INSTRUCTIONS TO FOLLOW:
Write out the whole listing again so that each line matches the original.
_ _ _ _ _
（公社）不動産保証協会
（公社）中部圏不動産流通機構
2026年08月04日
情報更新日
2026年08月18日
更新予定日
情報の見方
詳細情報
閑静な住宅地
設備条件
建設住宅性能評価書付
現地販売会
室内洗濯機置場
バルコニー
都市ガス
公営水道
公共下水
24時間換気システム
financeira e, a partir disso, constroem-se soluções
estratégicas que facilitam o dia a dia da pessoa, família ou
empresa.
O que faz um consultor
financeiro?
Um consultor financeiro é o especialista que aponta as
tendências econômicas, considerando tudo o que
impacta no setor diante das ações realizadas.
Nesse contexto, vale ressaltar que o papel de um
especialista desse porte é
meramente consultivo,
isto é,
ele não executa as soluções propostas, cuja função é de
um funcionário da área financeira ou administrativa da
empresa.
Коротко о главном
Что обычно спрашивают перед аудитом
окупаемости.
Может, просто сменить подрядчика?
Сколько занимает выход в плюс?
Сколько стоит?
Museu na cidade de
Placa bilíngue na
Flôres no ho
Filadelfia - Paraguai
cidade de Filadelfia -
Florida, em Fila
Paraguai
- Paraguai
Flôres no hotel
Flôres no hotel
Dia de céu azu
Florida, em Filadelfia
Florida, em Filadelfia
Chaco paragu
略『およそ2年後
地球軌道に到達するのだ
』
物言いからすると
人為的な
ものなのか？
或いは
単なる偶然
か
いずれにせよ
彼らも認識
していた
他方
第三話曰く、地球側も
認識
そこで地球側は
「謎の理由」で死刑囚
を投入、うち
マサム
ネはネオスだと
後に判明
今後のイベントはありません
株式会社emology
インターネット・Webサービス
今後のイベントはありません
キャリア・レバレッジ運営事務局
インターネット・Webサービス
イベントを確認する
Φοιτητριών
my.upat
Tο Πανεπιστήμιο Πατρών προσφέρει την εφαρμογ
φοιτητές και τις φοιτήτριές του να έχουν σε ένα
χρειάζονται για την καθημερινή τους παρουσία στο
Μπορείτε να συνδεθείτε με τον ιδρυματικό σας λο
_ _ _ _ _
TASK RESPONSE:
（公社）不動産保証協会
（公社）中部圏不動産流通機構
2026年08月04日
情報更新日
2026年08月18日
更新予定日
情報の見方
詳細情報
閑静な住宅地
設備条件
建設住宅性能評価書付
現地販売会
室内洗濯機置場
バルコニー
都市ガス
公営水道
公共下水
24時間換気システム
financeira e, a partir disso, constroem-se soluções
estratégicas que facilitam o dia a dia da pessoa, família ou
empresa.
O que faz um consultor
financeiro?
Um consultor financeiro é o especialista que aponta as
tendências econômicas, considerando tudo o que
impacta no setor diante das ações realizadas.
Nesse contexto, vale ressaltar que o papel de um
especialista desse porte é
meramente consultivo,
isto é,
ele não executa as soluções propostas, cuja função é de
um funcionário da área financeira ou administrativa da
empresa.
Коротко о главном
Что обычно спрашивают перед аудитом
окупаемости.
Может, просто сменить подрядчика?
Сколько занимает выход в плюс?
Сколько стоит?
Museu na cidade de
Placa bilíngue na
Flôres no ho
Filadelfia - Paraguai
cidade de Filadelfia -
Florida, em Fila
Paraguai
- Paraguai
Flôres no hotel
Flôres no hotel
Dia de céu azu
Florida, em Filadelfia
Florida, em Filadelfia
Chaco paragu
略『およそ2年後
地球軌道に到達するのだ
』
物言いからすると
人為的な
ものなのか？
或いは
単なる偶然
か
いずれにせよ
彼らも認識
していた
他方
第三話曰く、地球側も
認識
そこで地球側は
「謎の理由」で死刑囚
を投入、うち
マサム
ネはネオスだと
後に判明
今後のイベントはありません
株式会社emology
インターネット・Webサービス
今後のイベントはありません
キャリア・レバレッジ運営事務局
インターネット・Webサービス
イベントを確認する
Φοιτητριών
my.upat
Tο Πανεπιστήμιο Πατρών προσφέρει την εφαρμογ
φοιτητές και τις φοιτήτριές του να έχουν σε ένα
χρειάζονται για την καθημερινή τους παρουσία στο
Μπορείτε να συνδεθείτε με τον ιδρυματικό σας λο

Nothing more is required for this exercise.